Todavia, mesmo que um Estado reconheça outro como membro ou parte da sociedade internacional - este reconhecimento pode demorar anos a concluir-se e envolver uma grande diversidade de negociações com vista a subscrever tratados internacionais com base nos quais se avalia a observação de um conjunto de normas.
Recorde-se, a título de exemplo, que o Brasil proclamou a sua independência em 1822, mas esse processo de reconhecimento por parte do Rei de Portugal só ocorreu três anos depois, em 1825, através de um Tratado de Paz e Aliança, o qual contou com os bons ofícios da Grão Bretanha, que hoje, curiosamente, precisa da ajuda de todos os países da União Europeia em resultado desse erro colossal que foi o Brexit iniciado, perversamente, pelo Sr. Cameron, de quem nunca mais se ouviu falar. Curiosamente, os EUA foi o primeiro país a reconhecer o recém-criado Brasil em 1824, um ano antes de Portugal o fazer.
Ou seja, o reconhecimento de um Estado nascente por parte doutro(s) pode ser um processo simples e linear, mas também pode ser um processo longo e complexo e depender de inúmeras negociações e de variáveis e económicas e financeiras. E no caso da Venezuela, é bom lembrar que é dos maiores produtores de petrólo do mundo, ainda que não tenha grande capacidade em matéria de refinarias (que encerraram).
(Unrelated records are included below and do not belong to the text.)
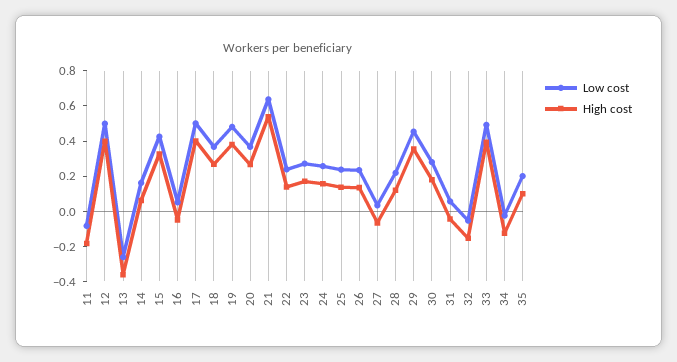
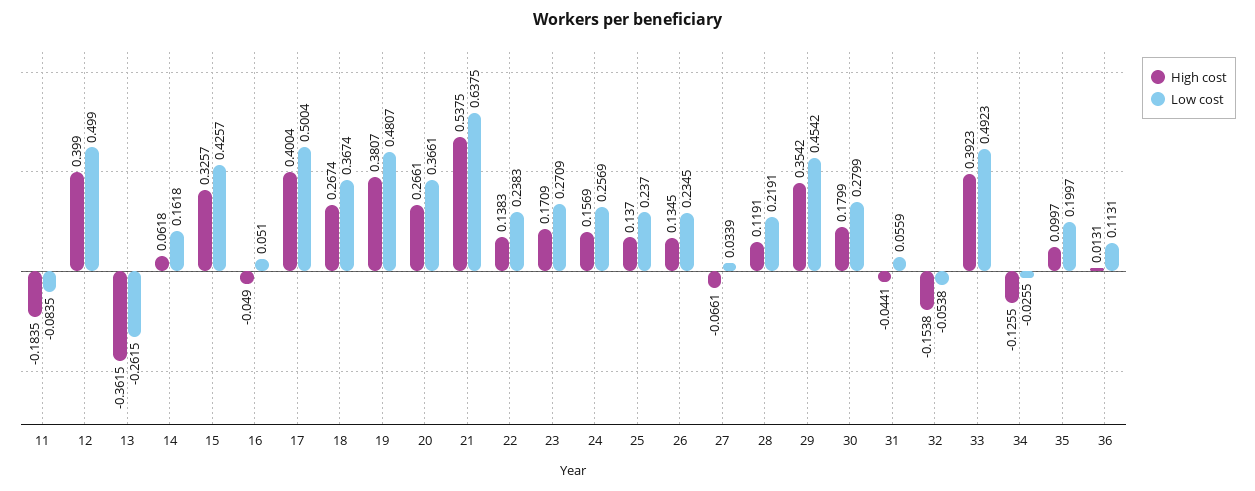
  {
    "Low cost": {
      "11": -0.0835,
      "12": 0.499,
      "13": -0.2615,
      "14": 0.1618,
      "15": 0.4257,
      "16": 0.051,
      "17": 0.5004,
      "18": 0.3674,
      "19": 0.4807,
      "20": 0.3661,
      "21": 0.6375,
      "22": 0.2383,
      "23": 0.2709,
      "24": 0.2569,
      "25": 0.237,
      "26": 0.2345,
      "27": 0.0339,
      "28": 0.2191,
      "29": 0.4542,
      "30": 0.2799,
      "31": 0.0559,
      "32": -0.0538,
      "33": 0.4923,
      "34": -0.0255,
-     "35": 0.1997
+     "35": 0.1997,
+     "36": 0.1131
    },
    "High cost": {
      "11": -0.1835,
      "12": 0.399,
      "13": -0.3615,
      "14": 0.0618,
      "15": 0.3257,
      "16": -0.049,
      "17": 0.4004,
      "18": 0.2674,
      "19": 0.3807,
      "20": 0.2661,
      "21": 0.5375,
      "22": 0.1383,
      "23": 0.1709,
      "24": 0.1569,
      "25": 0.137,
      "26": 0.1345,
      "27": -0.0661,
      "28": 0.1191,
      "29": 0.3542,
      "30": 0.1799,
      "31": -0.0441,
      "32": -0.1538,
      "33": 0.3923,
      "34": -0.1255,
-     "35": 0.0997
+     "35": 0.0997,
+     "36": 0.0131
    }
  }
A posição de Portugal está enquadrada pela UE, de reconhecer Juan Guaidó, como o único actor capaz de encaminhar a Venezuela para eleições livres, justas, inclusivas e internacionalmente válidas. Atendendo a que Portugal tem uma grande comunidade de portugueses na Venezuela pode haver um risco destes serem mal tratados pelo regime de Maduro, como represália para com o governo português que, enquadrado pela UE, acabou por ir a reboque da posição norte-americana, que foi de reconhecimento político a Guaidó.
Imagine-se que, no limite, Maduro até assegura eleições livres e internacionalmente monitorizadas na Venezuela, e após o acto eleitoral Maduro consegue arrecadar mais votos e, desse modo, ganhar as eleições à oposição democrática...
Ainda que seja um cenário remoto, é lícito perguntar como ficará, nesse contexto, a posição de Portugal e do conjunto dos países da UE face à Venezuela?
Em suma: se Portugal e a comunidade internacional nada fizessem para ajudar os venezuelanos a sair daquela ditadura e situação económica e social explosiva havia, seguramente, elevados riscos de conflitualidade, fome, emigração, opressão, enfim, problemas humanitários e graves violações ao direito humenitário típicos das ditaduras. Como Portugal entende, e bem, alinhar com a posição da UE, no sentido de pressionar o ditador a conduzir o país para eleições livres e justas, o risco persiste igualmente.
Entre fazer algo e nada fazer, creio que a resposta é óbvia!!!